SourceLab (An Idea)

More about the Means: How Might it Work?

Approved for development by the Department of History at Illinois in the Fall of 2014, the SourceLab initiative is just getting underway.  We're actively looking for suggestions, collaborators, and resources to help develop this idea.  But here are some of the actions we've taken.

First, we've formed a working group consisting of students, staff and faculty, called the SourceLab Working Group.  It will be meeting throughout the 2014-2015 Academic Year, to work out the organizational, curricular, and technological structures, that together would constitute our 'lab'.  This would not be a physical space, but a set of courses and practices designed to make it possible for students to produce critical editions of previously digitized material. 

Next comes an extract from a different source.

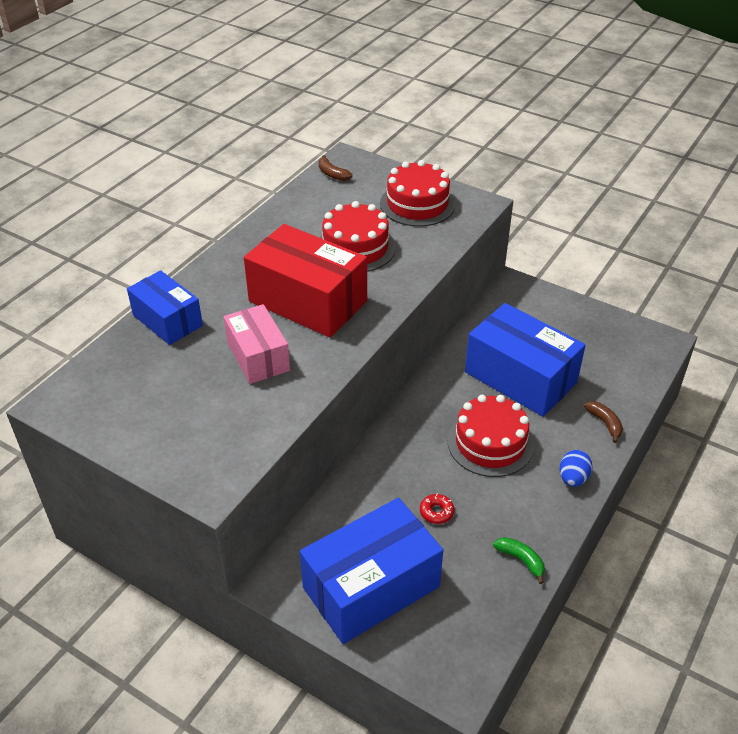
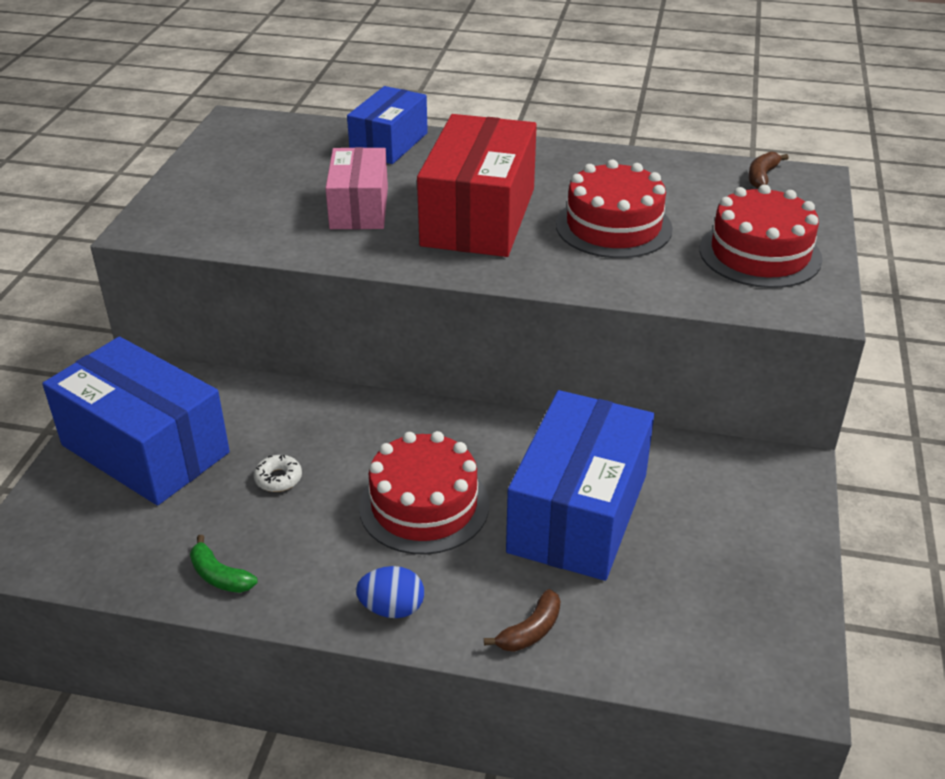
camera: 70 degrees right, 5 degrees down
pink box [224,304,290,384] -> pink box turned 45 degrees counterclockwise [325,147,388,229]
red donut [420,494,454,524] -> white donut [254,455,302,492]
green banana [493,537,545,584] -> green banana turned 105 degrees clockwise [190,535,258,593]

Here is a sketch of how it might work:

Many history departments have undergraduate history journals.  We're imagining SourceLab editions as a running series.  We'd establish an Editorial Board–faculty supervised, run by students–that would supervise the release of new publications each year.  Each semester, the Editorial Board will release a Call for Proposals, soliciting ideas for new editions.  One obvious possibility would be a faculty member submitting an online source they would like rigorously prepared for classroom use.  But the goal is not only to meet classroom or faculty needs: students, researchers, and members of the public would be able to submit ideas as well.

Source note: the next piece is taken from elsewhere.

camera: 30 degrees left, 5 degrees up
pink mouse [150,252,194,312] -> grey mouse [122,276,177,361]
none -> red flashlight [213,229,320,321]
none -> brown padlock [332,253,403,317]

Proposals in hand, the Editorial Board would vet them for interest and suitability, before recruiting teams of students (as needed) to produce the editions.  Our aim would be to produce informative and easy-to-use online 'books'–using publicly available web authoring tools, such as Scalar (the tool in which this brochure was made)–to present the artifacts in question.  We would:

  1. Identify and provide full bibliographical information about the artifact in question, helping users understand its origins, current location, publication history, and how to cite it.
  2. Provide an editorial edition or text, for study and use, when appropriate, while of course at the same time providing hyper-linked reference to the digital original.
  3. Provide this edition in multiple formats (both online and for download), so that it can be read, viewed, or printed as readers prefer (i.e. on a laptop or tablet, on a Kindle or other e-reader, on paper, etc.)
  4. Collaborate with media, language and literature departments in the both the study of and the translation of documents.
  5. Take advantage of the online presentation of sources to add elements traditional paper publishing cannot, such as audio-text recording of sources, when such presentation may benefit their study. (For example, a poem might be read in its original language, to accompany its translation; or a story might be read aloud, simply to help students and other readers appreciate its narrative flow).
  6. Provide student-written introductory essays and critical commentary, both describing the source and explaining the choices we have made in publishing it.

Our aim is to develop this editorial and technological template in advance, so that students may focus on the basic elements of good source study: bibliographical and historical research, documentary editing, and critical and bibliographical commentary.